The outspoken opponent of illegal immigration is suggesting classes in "English Only 101" and "American Assimilation." He's also proposing a 20-foot-high fence around the border of the university's Boulder campus.
When I teach academic writing, I always tell my students to analyze and interpret each piece of evidence they cite, as evidence rarely argues for itself. In the case of Tancredo's comments, they are the exception to the rule.
Certainly, Tancredo (as a self-defined conservative) not only trivializes Chancellor Peterson's proposition, but also illustrates the danger in hiring someone for his or her ideological position.
Part of the problem comes from the concerted effort on the part of the right to demonize the word "liberal," and part of the problem comes from the elusive definition of what "liberalism" really means in common usage. For instance, the WSJ tries to use the fact that "the campus hot-dog stand sells tofu wieners" as evidence of liberalism (if we admit this as valid, can we also admit that the $5 dollar price point equally suggests that the hot dog stand is pro-capitalist?). People eat tofu for any number of reasons that have nothing to do with the lever they pull in the voting booth (if, in fact, they choose to vote).
The WSJ allows Peterson to define futher "liberalism" when it reports:
A college that champions diversity, he believes, must think beyond courses in gay literature, Chicano studies and feminist theory. "We should also talk about intellectual diversity," he says.
Wait, what? After reading that, one might feel a bit like a post-dart Frank the Tank:
According to Peterson, courses in queer theory, cultural studies, and gender studies do not represent intellectual diversity? I suppose someone should tell all the pundits covering the Democratic race for the presidential nomination that America's normative position on these issues is one of equality for those minority cultures; wow, I'm relieved to know that voters aren't making voting decision based upon Senator Clinton's gender or Senator Obama's race.

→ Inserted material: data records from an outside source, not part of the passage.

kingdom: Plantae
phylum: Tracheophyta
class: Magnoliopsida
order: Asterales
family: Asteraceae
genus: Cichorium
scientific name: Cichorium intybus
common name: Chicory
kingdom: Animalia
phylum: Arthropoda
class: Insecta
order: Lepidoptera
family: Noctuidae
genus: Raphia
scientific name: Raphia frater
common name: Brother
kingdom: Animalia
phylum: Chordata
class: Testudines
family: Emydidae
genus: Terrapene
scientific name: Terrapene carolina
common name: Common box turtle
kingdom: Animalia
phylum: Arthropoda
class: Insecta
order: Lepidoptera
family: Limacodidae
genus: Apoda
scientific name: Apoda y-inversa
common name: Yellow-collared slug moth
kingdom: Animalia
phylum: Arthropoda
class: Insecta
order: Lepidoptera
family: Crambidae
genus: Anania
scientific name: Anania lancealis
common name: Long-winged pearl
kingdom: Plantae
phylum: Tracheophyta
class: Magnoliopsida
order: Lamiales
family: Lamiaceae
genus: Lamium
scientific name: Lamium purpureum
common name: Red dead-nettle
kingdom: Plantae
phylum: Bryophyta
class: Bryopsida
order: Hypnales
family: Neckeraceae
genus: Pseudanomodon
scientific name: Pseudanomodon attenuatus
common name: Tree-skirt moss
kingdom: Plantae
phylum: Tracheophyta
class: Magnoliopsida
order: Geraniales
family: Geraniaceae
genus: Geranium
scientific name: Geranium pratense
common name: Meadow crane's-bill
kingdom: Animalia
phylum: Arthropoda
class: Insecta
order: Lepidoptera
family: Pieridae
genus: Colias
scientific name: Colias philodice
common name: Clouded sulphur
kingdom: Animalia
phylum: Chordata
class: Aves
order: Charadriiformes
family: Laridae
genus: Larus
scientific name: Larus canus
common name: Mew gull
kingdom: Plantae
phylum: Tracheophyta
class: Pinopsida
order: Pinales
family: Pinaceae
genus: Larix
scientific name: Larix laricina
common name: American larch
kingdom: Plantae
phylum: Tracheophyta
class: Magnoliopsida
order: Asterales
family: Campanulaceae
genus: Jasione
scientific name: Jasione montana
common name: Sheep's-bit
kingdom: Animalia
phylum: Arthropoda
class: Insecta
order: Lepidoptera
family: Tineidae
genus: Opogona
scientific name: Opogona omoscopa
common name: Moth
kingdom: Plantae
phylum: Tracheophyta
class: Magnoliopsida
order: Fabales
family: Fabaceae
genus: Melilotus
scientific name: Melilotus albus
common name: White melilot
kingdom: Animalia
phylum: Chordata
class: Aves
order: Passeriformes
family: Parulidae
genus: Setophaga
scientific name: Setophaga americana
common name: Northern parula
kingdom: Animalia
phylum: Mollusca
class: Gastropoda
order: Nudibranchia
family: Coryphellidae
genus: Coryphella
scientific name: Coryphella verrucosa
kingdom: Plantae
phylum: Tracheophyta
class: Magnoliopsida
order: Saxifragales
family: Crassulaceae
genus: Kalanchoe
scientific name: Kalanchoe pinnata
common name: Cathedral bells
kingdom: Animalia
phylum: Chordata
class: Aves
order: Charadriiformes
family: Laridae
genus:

And the fact checker at the Washington Post must be asleep at the switch, because the May 13, 2008 article "Racist Incidents Give Some Obama Campaigners Pause" is apparently loaded with inaccuracies:
Victoria Switzer, a retired social studies teacher, was on phone-bank duty one night during the Pennsylvania primary campaign. One night was all she could take: "It wasn't pretty." She made 60 calls to prospective voters in Susquehanna County, her home county, which is 98 percent white. The responses were dispiriting. One caller, Switzer remembers, said he couldn't possibly vote for Obama and concluded: "Hang that darky from a tree!"
Documentary filmmaker Rory Kennedy, the daughter of the late Robert F. Kennedy, said she, too, came across "a lot of racism" when campaigning for Obama in Pennsylvania. One Pittsburgh union organizer told her he would not vote for Obama because he is black, and a white voter, she said, offered this frank reason for not backing Obama: "White people look out for white people, and black people look out for black people."
I sure hope a conservative Republican perspective can set those people straight and restore the balance that Chancellor Peterson seems to think exists on the CU-Boulder campus and in this country.
1I suppose President George W. Bush has learned a few things about foreign relations, diplomacy, and sovereignty from President Reagan when Reagan asked Gorbachev, President of the Soviet Union from 1985-1991, to tear down a wall in another country.